• **TASK GOAL**
Scan the entries below, and for each line that includes the word "difunto", make a copy.

• **PROVIDED RECORDS**
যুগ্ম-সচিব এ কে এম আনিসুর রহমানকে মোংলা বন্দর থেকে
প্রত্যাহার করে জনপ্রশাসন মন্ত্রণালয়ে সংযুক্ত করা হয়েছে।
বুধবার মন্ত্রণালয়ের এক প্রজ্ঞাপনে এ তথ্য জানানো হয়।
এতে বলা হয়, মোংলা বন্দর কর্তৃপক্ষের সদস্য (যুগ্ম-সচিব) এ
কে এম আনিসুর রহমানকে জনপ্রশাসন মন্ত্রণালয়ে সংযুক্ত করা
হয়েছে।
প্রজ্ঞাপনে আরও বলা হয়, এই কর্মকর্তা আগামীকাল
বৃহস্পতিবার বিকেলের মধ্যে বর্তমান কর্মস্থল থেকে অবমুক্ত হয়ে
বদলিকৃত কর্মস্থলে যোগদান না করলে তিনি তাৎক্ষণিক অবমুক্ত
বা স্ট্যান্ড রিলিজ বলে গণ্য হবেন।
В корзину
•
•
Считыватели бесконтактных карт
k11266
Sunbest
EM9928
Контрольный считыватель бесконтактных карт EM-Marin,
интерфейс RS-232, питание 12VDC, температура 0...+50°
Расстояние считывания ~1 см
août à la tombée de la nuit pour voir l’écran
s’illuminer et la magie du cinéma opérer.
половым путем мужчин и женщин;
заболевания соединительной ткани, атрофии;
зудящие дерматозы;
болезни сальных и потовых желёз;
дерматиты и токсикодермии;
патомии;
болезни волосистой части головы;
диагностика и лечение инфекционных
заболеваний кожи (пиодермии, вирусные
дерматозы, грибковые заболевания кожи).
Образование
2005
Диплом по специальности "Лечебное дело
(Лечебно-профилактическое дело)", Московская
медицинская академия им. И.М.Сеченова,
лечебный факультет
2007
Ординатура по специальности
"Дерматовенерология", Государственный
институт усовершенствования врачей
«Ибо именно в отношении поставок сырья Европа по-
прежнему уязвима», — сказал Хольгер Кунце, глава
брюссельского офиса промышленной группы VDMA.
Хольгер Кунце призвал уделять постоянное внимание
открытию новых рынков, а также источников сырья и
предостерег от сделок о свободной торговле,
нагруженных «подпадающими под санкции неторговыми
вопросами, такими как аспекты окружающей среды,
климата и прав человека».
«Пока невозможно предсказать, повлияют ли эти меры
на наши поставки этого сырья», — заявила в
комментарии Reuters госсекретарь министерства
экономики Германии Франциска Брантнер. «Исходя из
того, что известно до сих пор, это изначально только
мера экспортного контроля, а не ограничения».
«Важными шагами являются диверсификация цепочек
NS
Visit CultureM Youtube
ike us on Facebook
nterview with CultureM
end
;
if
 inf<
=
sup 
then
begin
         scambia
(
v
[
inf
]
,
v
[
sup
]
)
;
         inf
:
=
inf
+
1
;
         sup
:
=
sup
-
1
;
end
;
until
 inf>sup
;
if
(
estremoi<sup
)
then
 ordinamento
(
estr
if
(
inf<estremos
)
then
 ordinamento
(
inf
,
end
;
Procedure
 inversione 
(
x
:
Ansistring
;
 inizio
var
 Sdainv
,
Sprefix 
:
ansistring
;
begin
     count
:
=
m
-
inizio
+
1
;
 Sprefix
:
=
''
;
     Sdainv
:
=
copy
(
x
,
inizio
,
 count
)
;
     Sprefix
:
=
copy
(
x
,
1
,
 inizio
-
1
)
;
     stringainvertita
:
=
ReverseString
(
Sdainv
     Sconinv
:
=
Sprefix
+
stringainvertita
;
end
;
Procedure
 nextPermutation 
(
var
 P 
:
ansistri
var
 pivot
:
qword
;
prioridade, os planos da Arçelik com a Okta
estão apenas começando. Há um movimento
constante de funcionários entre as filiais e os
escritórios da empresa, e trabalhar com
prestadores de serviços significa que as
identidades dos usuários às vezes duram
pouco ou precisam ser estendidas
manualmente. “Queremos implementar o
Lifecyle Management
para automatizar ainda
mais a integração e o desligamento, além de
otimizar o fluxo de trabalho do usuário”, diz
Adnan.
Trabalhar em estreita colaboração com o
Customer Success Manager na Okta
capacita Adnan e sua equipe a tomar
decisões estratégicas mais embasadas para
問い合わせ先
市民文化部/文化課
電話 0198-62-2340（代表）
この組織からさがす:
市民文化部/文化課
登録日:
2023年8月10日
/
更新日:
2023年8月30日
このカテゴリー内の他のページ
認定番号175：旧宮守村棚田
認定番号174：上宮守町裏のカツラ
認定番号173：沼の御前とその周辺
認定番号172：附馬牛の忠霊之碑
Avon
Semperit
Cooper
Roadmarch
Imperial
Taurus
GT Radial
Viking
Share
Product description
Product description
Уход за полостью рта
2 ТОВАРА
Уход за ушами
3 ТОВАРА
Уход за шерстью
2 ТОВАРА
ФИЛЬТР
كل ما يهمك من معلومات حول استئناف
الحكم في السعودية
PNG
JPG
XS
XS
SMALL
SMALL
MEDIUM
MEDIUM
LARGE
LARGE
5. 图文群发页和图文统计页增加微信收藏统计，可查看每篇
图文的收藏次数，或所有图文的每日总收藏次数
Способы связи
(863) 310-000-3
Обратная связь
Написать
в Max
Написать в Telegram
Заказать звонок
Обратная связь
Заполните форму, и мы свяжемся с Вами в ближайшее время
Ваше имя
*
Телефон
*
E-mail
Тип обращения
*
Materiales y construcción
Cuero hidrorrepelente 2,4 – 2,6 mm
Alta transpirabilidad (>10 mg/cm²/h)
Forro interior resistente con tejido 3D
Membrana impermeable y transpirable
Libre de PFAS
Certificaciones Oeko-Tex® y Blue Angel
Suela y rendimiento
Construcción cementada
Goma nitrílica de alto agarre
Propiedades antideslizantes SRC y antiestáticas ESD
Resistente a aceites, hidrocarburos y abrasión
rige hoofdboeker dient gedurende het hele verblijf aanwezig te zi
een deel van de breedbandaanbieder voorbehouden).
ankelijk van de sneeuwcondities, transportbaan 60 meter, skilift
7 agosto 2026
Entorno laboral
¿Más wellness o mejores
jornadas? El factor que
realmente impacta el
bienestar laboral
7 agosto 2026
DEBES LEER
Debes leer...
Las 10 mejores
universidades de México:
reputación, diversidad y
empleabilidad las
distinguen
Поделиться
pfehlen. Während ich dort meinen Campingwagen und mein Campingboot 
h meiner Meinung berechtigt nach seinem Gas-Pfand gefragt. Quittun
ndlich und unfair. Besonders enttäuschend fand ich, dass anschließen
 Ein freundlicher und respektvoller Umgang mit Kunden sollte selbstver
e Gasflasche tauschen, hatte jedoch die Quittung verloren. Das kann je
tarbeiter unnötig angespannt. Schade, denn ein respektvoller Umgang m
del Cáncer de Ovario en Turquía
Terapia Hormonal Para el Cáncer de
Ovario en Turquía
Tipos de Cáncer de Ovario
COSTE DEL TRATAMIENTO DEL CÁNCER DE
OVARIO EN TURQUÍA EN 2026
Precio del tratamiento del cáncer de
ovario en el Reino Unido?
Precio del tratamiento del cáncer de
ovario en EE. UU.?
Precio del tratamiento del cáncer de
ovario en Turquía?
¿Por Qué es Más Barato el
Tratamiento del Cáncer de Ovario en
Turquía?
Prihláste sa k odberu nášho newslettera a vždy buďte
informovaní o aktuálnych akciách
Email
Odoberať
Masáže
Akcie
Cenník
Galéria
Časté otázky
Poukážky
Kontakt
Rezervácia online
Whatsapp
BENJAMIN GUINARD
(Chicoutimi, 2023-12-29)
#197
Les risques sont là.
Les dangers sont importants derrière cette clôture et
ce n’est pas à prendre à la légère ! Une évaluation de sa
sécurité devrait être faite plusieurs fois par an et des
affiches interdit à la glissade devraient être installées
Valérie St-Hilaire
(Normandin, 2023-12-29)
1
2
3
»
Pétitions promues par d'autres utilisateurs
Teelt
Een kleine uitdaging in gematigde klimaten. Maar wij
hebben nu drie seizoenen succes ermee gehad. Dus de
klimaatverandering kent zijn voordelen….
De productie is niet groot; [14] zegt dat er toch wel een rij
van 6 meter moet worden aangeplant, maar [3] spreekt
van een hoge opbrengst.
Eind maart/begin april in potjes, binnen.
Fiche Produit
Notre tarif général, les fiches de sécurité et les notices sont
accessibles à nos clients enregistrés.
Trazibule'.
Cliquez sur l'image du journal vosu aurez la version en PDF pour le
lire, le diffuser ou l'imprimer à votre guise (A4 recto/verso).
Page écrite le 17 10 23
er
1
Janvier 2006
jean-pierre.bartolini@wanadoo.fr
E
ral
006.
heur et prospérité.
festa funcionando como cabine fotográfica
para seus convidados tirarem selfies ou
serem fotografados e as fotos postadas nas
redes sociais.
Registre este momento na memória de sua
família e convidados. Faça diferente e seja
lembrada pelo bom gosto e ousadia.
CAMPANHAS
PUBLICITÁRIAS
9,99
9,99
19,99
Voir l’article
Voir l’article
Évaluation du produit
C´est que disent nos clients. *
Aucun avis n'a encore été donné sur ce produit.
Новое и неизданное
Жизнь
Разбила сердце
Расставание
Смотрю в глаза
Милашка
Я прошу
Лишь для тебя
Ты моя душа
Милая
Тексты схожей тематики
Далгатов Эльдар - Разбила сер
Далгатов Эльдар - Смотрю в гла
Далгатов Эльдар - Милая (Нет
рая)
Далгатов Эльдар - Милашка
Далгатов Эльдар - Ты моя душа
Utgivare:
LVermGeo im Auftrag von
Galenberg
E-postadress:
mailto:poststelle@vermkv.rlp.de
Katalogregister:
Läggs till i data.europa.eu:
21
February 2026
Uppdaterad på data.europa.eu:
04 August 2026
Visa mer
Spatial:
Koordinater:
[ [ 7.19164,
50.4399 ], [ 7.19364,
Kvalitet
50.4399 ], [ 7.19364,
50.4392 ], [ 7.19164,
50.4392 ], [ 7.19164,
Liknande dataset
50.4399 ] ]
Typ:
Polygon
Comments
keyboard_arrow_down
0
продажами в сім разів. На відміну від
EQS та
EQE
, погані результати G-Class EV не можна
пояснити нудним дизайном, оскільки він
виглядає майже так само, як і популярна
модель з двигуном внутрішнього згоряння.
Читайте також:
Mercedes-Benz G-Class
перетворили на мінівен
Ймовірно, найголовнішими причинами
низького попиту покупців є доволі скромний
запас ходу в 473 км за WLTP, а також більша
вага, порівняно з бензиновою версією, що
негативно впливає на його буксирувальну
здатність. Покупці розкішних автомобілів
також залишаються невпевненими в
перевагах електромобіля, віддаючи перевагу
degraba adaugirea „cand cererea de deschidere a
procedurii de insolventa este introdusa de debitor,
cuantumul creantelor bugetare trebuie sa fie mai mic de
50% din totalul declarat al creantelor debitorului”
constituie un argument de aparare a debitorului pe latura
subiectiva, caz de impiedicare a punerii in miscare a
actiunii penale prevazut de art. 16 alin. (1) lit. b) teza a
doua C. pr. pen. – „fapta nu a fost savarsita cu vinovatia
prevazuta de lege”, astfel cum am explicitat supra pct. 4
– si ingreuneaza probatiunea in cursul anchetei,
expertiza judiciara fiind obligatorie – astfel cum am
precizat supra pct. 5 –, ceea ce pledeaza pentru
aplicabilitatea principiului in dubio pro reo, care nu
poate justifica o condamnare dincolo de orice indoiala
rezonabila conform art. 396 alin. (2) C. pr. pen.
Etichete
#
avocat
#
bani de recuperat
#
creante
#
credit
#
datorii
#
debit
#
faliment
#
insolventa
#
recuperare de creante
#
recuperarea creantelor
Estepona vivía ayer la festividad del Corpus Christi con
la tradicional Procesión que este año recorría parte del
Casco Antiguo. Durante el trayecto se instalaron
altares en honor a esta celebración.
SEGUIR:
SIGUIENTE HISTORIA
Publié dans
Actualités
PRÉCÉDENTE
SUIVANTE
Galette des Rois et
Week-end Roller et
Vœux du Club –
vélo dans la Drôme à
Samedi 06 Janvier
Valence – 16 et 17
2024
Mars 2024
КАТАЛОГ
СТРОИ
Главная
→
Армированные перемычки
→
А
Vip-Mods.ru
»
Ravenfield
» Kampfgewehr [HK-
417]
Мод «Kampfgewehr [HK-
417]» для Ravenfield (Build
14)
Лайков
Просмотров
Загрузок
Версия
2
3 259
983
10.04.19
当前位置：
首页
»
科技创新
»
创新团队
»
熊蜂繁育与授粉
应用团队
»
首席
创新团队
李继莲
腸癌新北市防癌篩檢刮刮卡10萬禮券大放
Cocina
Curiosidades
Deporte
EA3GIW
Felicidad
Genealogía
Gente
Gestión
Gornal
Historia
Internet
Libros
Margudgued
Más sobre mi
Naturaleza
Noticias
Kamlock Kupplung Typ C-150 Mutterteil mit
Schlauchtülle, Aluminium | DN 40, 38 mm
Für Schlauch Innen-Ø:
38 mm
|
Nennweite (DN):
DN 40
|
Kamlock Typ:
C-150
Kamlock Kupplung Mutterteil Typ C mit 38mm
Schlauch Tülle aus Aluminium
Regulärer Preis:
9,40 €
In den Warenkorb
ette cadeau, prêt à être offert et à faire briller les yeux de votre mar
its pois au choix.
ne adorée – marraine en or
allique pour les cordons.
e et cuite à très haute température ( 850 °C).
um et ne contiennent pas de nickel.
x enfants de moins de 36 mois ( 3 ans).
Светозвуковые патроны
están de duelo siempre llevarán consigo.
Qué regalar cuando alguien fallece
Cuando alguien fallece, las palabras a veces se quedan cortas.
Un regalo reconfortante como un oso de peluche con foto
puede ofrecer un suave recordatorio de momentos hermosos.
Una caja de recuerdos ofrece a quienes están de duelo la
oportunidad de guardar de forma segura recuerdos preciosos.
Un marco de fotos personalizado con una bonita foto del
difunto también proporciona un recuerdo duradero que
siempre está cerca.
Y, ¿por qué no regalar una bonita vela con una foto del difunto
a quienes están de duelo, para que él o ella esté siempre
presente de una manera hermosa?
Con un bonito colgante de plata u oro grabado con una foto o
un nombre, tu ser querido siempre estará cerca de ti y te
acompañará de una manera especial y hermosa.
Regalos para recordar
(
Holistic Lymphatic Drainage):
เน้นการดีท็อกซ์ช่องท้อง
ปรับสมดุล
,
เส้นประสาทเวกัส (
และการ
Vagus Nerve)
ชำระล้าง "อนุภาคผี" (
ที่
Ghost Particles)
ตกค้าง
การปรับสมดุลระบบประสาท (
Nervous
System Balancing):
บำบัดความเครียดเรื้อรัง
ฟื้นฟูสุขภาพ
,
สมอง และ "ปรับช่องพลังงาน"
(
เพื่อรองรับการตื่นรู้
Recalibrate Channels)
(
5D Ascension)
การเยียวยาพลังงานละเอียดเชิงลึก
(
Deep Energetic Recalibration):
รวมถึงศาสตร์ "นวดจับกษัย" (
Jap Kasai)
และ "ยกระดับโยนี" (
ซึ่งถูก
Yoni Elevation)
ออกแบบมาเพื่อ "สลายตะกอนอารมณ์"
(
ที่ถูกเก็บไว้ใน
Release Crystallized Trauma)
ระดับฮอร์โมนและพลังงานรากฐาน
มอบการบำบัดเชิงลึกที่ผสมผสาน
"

• **ANSWER BOX**
difunto también proporciona un recuerdo duradero que
Y, ¿por qué no regalar una bonita vela con una foto del difunto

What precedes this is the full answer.